Look at each line of the listing. Copy those that hold the string "Firebase".

_DATA FOR REVIEW_.
::::

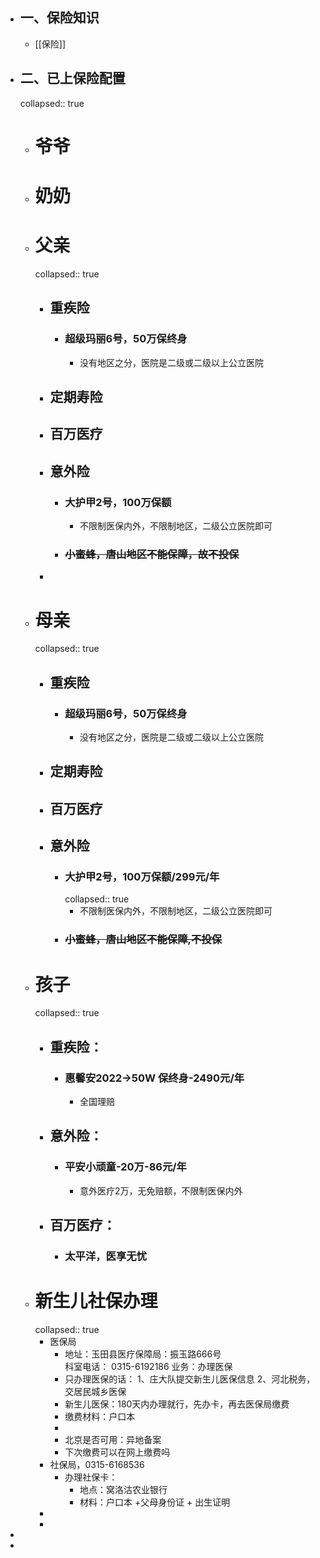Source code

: - ## 一、保险知识
	- [[保险]]
- ## 二、已上保险配置
  collapsed:: true
	- # 爷爷
	- # 奶奶
	- # 父亲
	  collapsed:: true
		- ## 重疾险
			- ### 超级玛丽6号，50万保终身
				- 没有地区之分，医院是二级或二级以上公立医院
		- ## 定期寿险
		- ## 百万医疗
		- ## 意外险
			- ### 大护甲2号，100万保额
				- 不限制医保内外，不限制地区，二级公立医院即可
			- ### ~~小蜜蜂，唐山地区不能保障，故不投保~~
		-
	- # 母亲
	  collapsed:: true
		- ## 重疾险
			- ### 超级玛丽6号，50万保终身
				- 没有地区之分，医院是二级或二级以上公立医院
		- ## 定期寿险
		- ## 百万医疗
		- ## 意外险
			- ### 大护甲2号，100万保额/299元/年
			  collapsed:: true
				- 不限制医保内外，不限制地区，二级公立医院即可
			- ### ~~小蜜蜂，唐山地区不能保障,不投保~~
	- # 孩子
	  collapsed:: true
		- ## 重疾险：
			- ### 惠馨安2022->50W 保终身-2490元/年
				- 全国理赔
		- ## 意外险：
			- ### 平安小顽童-20万-86元/年
				- 意外医疗2万，无免赔额，不限制医保内外
		- ## 百万医疗：
			- ### 太平洋，医享无忧
	- # 新生儿社保办理
	  collapsed:: true
		- 医保局
			- 地址：玉田县医疗保障局：振玉路666号  
			  科室电话： 0315-6192186
			  业务：办理医保
			- 只办理医保的话：
			  1、庄大队提交新生儿医保信息
			  2、河北税务，交居民城乡医保
			- 新生儿医保：180天内办理就行，先办卡，再去医保局缴费
			- 缴费材料：户口本
			-
			- 北京是否可用：异地备案
			- 下次缴费可以在网上缴费吗
		- 社保局，0315-6168536
			- 办理社保卡：
				- 地点：窝洛沽农业银行
				- 材料：户口本 +父母身份证 + 出生证明
		-
		-
-
-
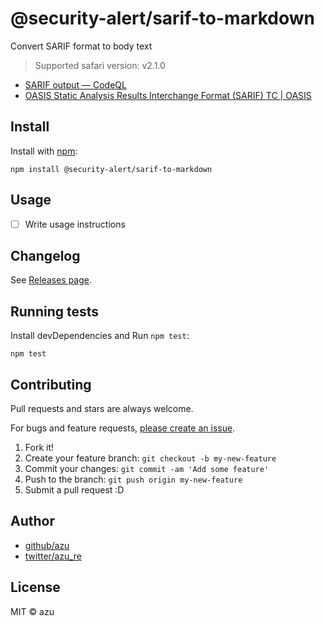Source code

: # @security-alert/sarif-to-markdown

Convert SARIF format to body text

> Supported safari version: v2.1.0

- [SARIF output — CodeQL](https://help.semmle.com/codeql/codeql-cli/reference/sarif-overview.html)
- [OASIS Static Analysis Results Interchange Format (SARIF) TC | OASIS](https://www.oasis-open.org/committees/tc_home.php?wg_abbrev=sarif)

## Install

Install with [npm](https://www.npmjs.com/):

    npm install @security-alert/sarif-to-markdown

## Usage

- [ ] Write usage instructions

## Changelog

See [Releases page](https://github.com/azu/security-alert/releases).

## Running tests

Install devDependencies and Run `npm test`:

    npm test

## Contributing

Pull requests and stars are always welcome.

For bugs and feature requests, [please create an issue](https://github.com/azu/security-alert/issues).

1. Fork it!
2. Create your feature branch: `git checkout -b my-new-feature`
3. Commit your changes: `git commit -am 'Add some feature'`
4. Push to the branch: `git push origin my-new-feature`
5. Submit a pull request :D

## Author

- [github/azu](https://github.com/azu)
- [twitter/azu_re](https://twitter.com/azu_re)

## License

MIT © azu
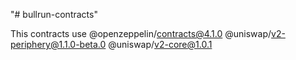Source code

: "# bullrun-contracts" 

This contracts use 
@openzeppelin/contracts@4.1.0
@uniswap/v2-periphery@1.1.0-beta.0
@uniswap/v2-core@1.0.1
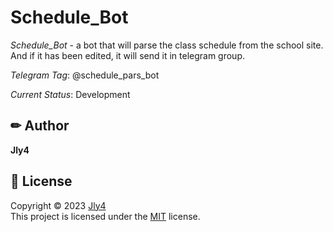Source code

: # Schedule_Bot

 *Schedule_Bot* - a bot that will parse the class schedule from the school site. And if it has been edited, it will send it in telegram group.

*Telegram Tag*: @schedule_pars_bot

*Current Status*: Development



## ✏ Author
 **Jly4**

 ## 📩 License

Copyright © 2023 [Jly4](https://github.com/Jly4)<br />
This project is licensed under the [MIT](https://github.com/Jly4/Schedule_Bot/blob/main/LICENSE) license.
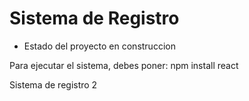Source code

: <h1> Sistema de Registro </h1>

- Estado del proyecto en construccion

Para ejecutar el sistema, debes poner:
npm install react

Sistema de registro 2
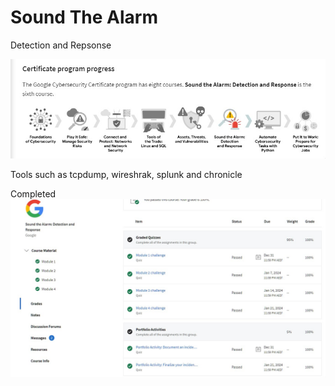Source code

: # Sound The Alarm
Detection and Repsonse 

![detecresp](detectrespon.jpg)

Tools such as tcpdump, wireshrak, splunk and chronicle

Completed
![complete](done.jpg)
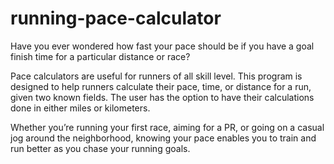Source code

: # running-pace-calculator


Have you ever wondered how fast your pace should be if you have a goal finish time for a particular distance or race?

Pace calculators are useful for runners of all skill level. This program is designed to help runners calculate their pace, time, or distance for a run, given two known fields. The user has the option to have their calculations done in either miles or kilometers.  

Whether you’re running your first race, aiming for a PR, or going on a casual jog around the neighborhood, knowing your pace enables you to train and run better as you chase your running goals. 
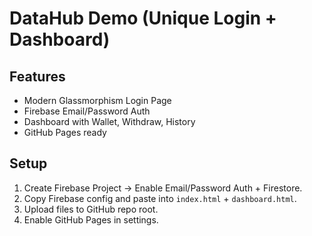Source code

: # DataHub Demo (Unique Login + Dashboard)

## Features
- Modern Glassmorphism Login Page
- Firebase Email/Password Auth
- Dashboard with Wallet, Withdraw, History
- GitHub Pages ready

## Setup
1. Create Firebase Project → Enable Email/Password Auth + Firestore.
2. Copy Firebase config and paste into `index.html` + `dashboard.html`.
3. Upload files to GitHub repo root.
4. Enable GitHub Pages in settings.

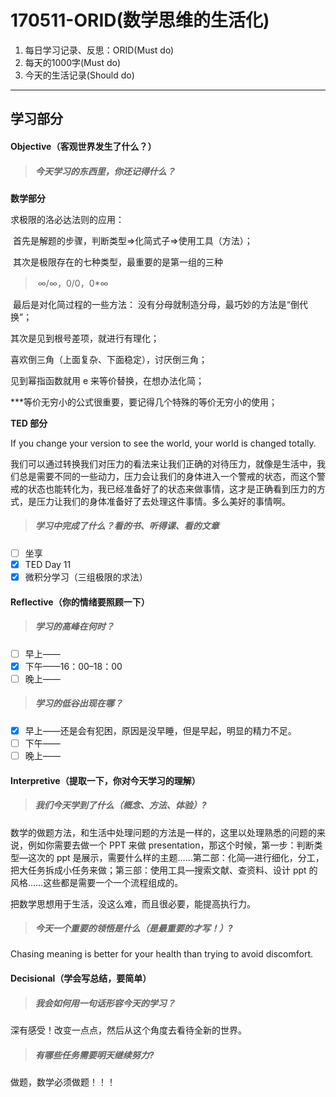 # 170511-ORID(数学思维的生活化)

1. 每日学习记录、反思：ORID(Must do)
2. 每天的1000字(Must do)
3. 今天的生活记录(Should do)

------

## 学习部分

#### Objective（客观世界发生了什么？）

> ##### 今天学习的东西里，你还记得什么？

**数学部分**

求极限的洛必达法则的应用：

​	首先是解题的步骤，判断类型=>化简式子=>使用工具（方法）；

​	其次是极限存在的七种类型，最重要的是第一组的三种

> ​	∞/∞，0/0，0*∞

​	最后是对化简过程的一些方法：
没有分母就制造分母，最巧妙的方法是“倒代换”；

其次是见到根号差项，就进行有理化；

喜欢倒三角（上面复杂、下面稳定），讨厌倒三角；

见到幂指函数就用 e 来等价替换，在想办法化简；

***等价无穷小的公式很重要，要记得几个特殊的等价无穷小的使用；

 **TED 部分**

If you change your version to see the world, your world is changed totally.

我们可以通过转换我们对压力的看法来让我们正确的对待压力，就像是生活中，我们总是需要不同的一些动力，压力会让我们的身体进入一个警戒的状态，而这个警戒的状态也能转化为，我已经准备好了的状态来做事情，这才是正确看到压力的方式，是压力让我们的身体准备好了去处理这件事情。多么美好的事情啊。

> ##### 学习中完成了什么？看的书、听得课、看的文章

- [ ] 坐享
- [x] TED Day 11
- [x] 微积分学习（三组极限的求法）

#### Reflective（你的情绪要照顾一下）

> ##### 学习的高峰在何时？

- [ ] 早上——
- [x] 下午——16：00–18：00
- [ ] 晚上——

> ##### 学习的低谷出现在哪？

- [x] 早上——还是会有犯困，原因是没早睡，但是早起，明显的精力不足。
- [ ] 下午——
- [ ] 晚上——

#### Interpretive（提取一下，你对今天学习的理解）

> ##### 我们今天学到了什么（概念、方法、体验）?

数学的做题方法，和生活中处理问题的方法是一样的，这里以处理熟悉的问题的来说，例如你需要去做一个 PPT 来做 presentation，那这个时候，第一步：判断类型—这次的 ppt 是展示，需要什么样的主题……第二部：化简—进行细化，分工，把大任务拆成小任务来做；第三部：使用工具—搜索文献、查资料、设计 ppt 的风格……这些都是需要一个一个流程组成的。

把数学思想用于生活，没这么难，而且很必要，能提高执行力。

> ##### 今天一个重要的领悟是什么（是最重要的才写！）?

Chasing meaning is better for your health than trying to avoid discomfort.

#### Decisional（学会写总结，要简单）

> ##### 我会如何用一句话形容今天的学习？

深有感受！改变一点点，然后从这个角度去看待全新的世界。

> ##### 有哪些任务需要明天继续努力?

做题，数学必须做题！！！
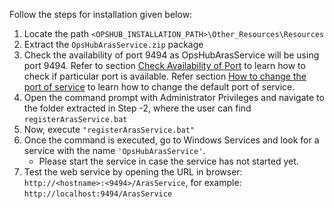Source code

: Follow the steps for installation given below:

1. Locate the path `<OPSHUB_INSTALLATION_PATH>\Other_Resources\Resources`
2. Extract the `OpsHubArasService.zip` package
3. Check the availability of port 9494 as OpsHubArasService will be using port 9494. Refer to section [Check Availability of Port](../../connectors/aras.md#check-availability-of-port) to learn how to check if particular port is available. Refer section [How to change the port of service](../../connectors/aras.md#how-to-change-the-port-of-service) to learn how to change the default port of service.  
4. Open the command prompt with Administrator Privileges and navigate to the folder extracted in Step -2, where the user can find `registerArasService.bat`
5. Now, execute `"registerArasService.bat"`
6. Once the command is executed, go to Windows Services and look for a service with the name `'OpsHubArasService'`.
    - Please start the service in case the service has not started yet.
7. Test the web service by opening the URL in browser: `http://<hostname>:<9494>/ArasService`, for example: `http://localhost:9494/ArasService`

::::

_FINISHED TASK_.
- Firebase Email/Password Auth
1. Create Firebase Project → Enable Email/Password Auth + Firestore.
2. Copy Firebase config and paste into `index.html` + `dashboard.html`.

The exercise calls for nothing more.